Still, there is an unspoken expectation that an actress who marries a mogul must forgo her own career, la Ellen Barkin. Hayek confesses that she considered abandoning Hollywood after she gave birth. "I think if you are young and you have children, you still have so much to prove. When you have children later in life, you lose a bit of that urge for working," she explains. "At the time, I was thinking, I can do another movie that may or may not work, or I can be with my child, nourish her, and not miss a moment of this precious time. And if my career is going to end in two years, what's the difference, anyway?"
It was Pinault who urged her to return to Hollywood, Hayek says. "He told me, 'You feel like this right now, but when Valentina grows a little older, you are going to want to go back, and it might be too late. You are so smart, so talented. You have so much more potential. Don't you want to see where it will take you?' I was always trying to make people believe in me, and then I found someone who believed in me more than I believed in myself."
Hayek has never been busier.

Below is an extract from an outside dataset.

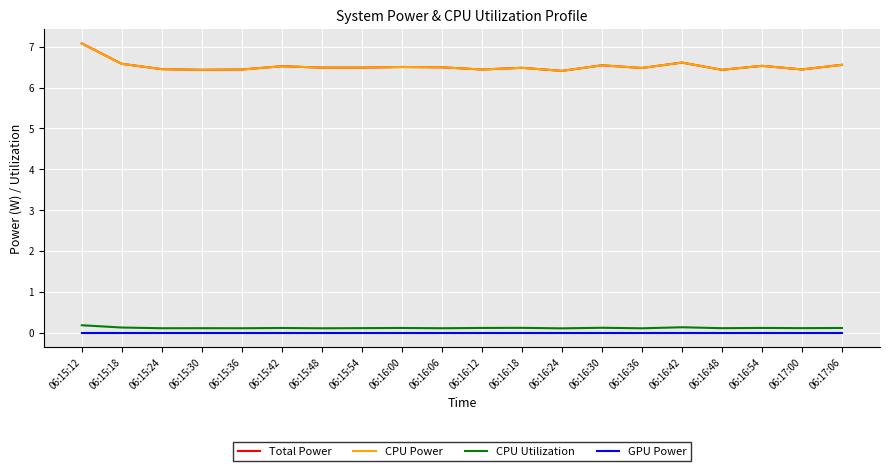

Is this an area chart (filled region under the line)?

No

This year she stars in Savages, an Oliver Stone-directed drama costarring Blake Lively and John Travolta, and Here Comes the Boom, opposite funnyman Kevin James. She is also deeply entrenched in The Prophet, which she is producing. The film will feature 13 segments, each by a different director, in the style of Fantasia. And despite the unending demands on her time, she remains a committed activist. Hayek has partnered with Avon on domestic-violence-awareness initiatives and with UNICEF to provide tetanus vaccines to pregnant women in Third World countries. In January, she was selected by French President Nicolas Sarkozy to join the Legion of Honor, the nation's highest honor.
Her acting work, while still hugely important to her, is no longer everything, says Hayek. That stunningly simple revelation has made all the difference. "What once was an expression of who I was—acting—also became my hiding place. But now I don't depend on it so much for my happiness or my identity. And since it's not my priority, I am doing the best work I've ever done."